‘Spinning the narrative’ around Raksha Bandhan; another attack on Hindu festivals

11th September 2021 – Attacks on Hindu festivals is not new and is, in fact, becoming the norm. On Diwali, the ask is to not celebrate it with fireworks. On Holi, the ask is to not to celebrate with water. In fact, a certain section of the media spread the bogus news of girls being attacked by semen-filled balloons on Holi.

In the past of couple of years, a concerted effort is also being done to attack or rather cancel the festival of Raksha-bandhan or Rakhi. First, let us look at what does this festival symbolize?

1. It symbolizes the love and affection between brothers and sisters

2. It celebrates the bond between brothers and sisters

3. It nurtures the beautiful spiritual connection between brothers and sisters

When a sister ties a Rakhi to her brother, the brother commits that he would help her throughout his life. In the hour of need, he would provide her with assistance and protection.

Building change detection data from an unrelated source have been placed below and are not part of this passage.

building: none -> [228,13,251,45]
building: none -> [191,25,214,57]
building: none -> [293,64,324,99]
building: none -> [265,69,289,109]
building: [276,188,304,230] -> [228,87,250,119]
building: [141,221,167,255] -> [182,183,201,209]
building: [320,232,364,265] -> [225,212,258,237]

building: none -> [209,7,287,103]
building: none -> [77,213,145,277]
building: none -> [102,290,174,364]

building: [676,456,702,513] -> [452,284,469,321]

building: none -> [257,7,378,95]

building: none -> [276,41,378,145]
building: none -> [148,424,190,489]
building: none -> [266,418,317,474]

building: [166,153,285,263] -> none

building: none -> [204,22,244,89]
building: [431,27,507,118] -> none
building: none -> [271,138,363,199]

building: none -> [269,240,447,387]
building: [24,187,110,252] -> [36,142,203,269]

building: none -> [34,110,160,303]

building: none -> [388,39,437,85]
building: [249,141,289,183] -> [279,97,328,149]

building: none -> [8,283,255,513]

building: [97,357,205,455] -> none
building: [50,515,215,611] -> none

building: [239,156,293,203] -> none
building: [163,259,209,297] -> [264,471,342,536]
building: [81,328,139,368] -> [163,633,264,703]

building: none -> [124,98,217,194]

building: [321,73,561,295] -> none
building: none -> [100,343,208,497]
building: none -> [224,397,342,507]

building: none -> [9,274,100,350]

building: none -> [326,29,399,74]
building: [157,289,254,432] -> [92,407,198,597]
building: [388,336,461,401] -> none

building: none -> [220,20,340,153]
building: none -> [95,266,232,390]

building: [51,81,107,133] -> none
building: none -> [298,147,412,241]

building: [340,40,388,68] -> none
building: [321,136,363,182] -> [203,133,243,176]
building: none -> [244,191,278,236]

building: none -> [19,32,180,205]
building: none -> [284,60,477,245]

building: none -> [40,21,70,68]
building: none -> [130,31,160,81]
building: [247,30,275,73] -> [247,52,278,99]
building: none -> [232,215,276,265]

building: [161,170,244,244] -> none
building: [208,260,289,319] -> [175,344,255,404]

Now, let us look at the spin of the narrative here. The attackers of this festival claim that this festival is sexist, generates inequality among genders as girls are not weak and they do not need protection from their brothers. Also, they ridicule by asking that the brother’s commitment is valid for only one year? Why is this not a life-long commitment? Hence, the girls must not tie Rakhis to their brothers.

Let us bust the second objection first. Do you not celebrate other festivals every year? Do you not celebrate wedding and death anniversaries, birthdays, other events annually? If you do, then celebrating Rakhi each year cannot be problem.

About the other objection to Rakhi, let us ask these questions. Could the brother not commit to protect her sister when she is in need? How does the brother’s commitment or promise to help her sister in need makes the sister a weak gender? Are the cancel culture specialists trying to say that the sister cannot or should not ask for help when she is in trouble for if she does that, she would be deemed a weaker sex? Are they trying to say that a brother should not protect her sister when she needs assistance (physically, financially, mentally or psychologically) for if he does that, the sister would be deemed feebler? Does the sister also not commit on supporting her brother when required? Broadly speaking, is this attack not to destroy the pious family structure, in general, and sincere bond of a brother and sister, in particular?

Unfortunately, such attacks are not limited to academia and media, they are now being promoted by political leaders as well. Tweets such as the below not only promote mis-information about Hindu culture and traditions, it also aggravates hatred towards Hindus.

For those who hate Hindus and their festival, they need to know that the US have also started celebrating a similar festival called National Brothers and Sisters Day each year. Yes, the customs are different, but the idea essentially remains the same as Rakhi; to rejoice the bond of a brother and sister.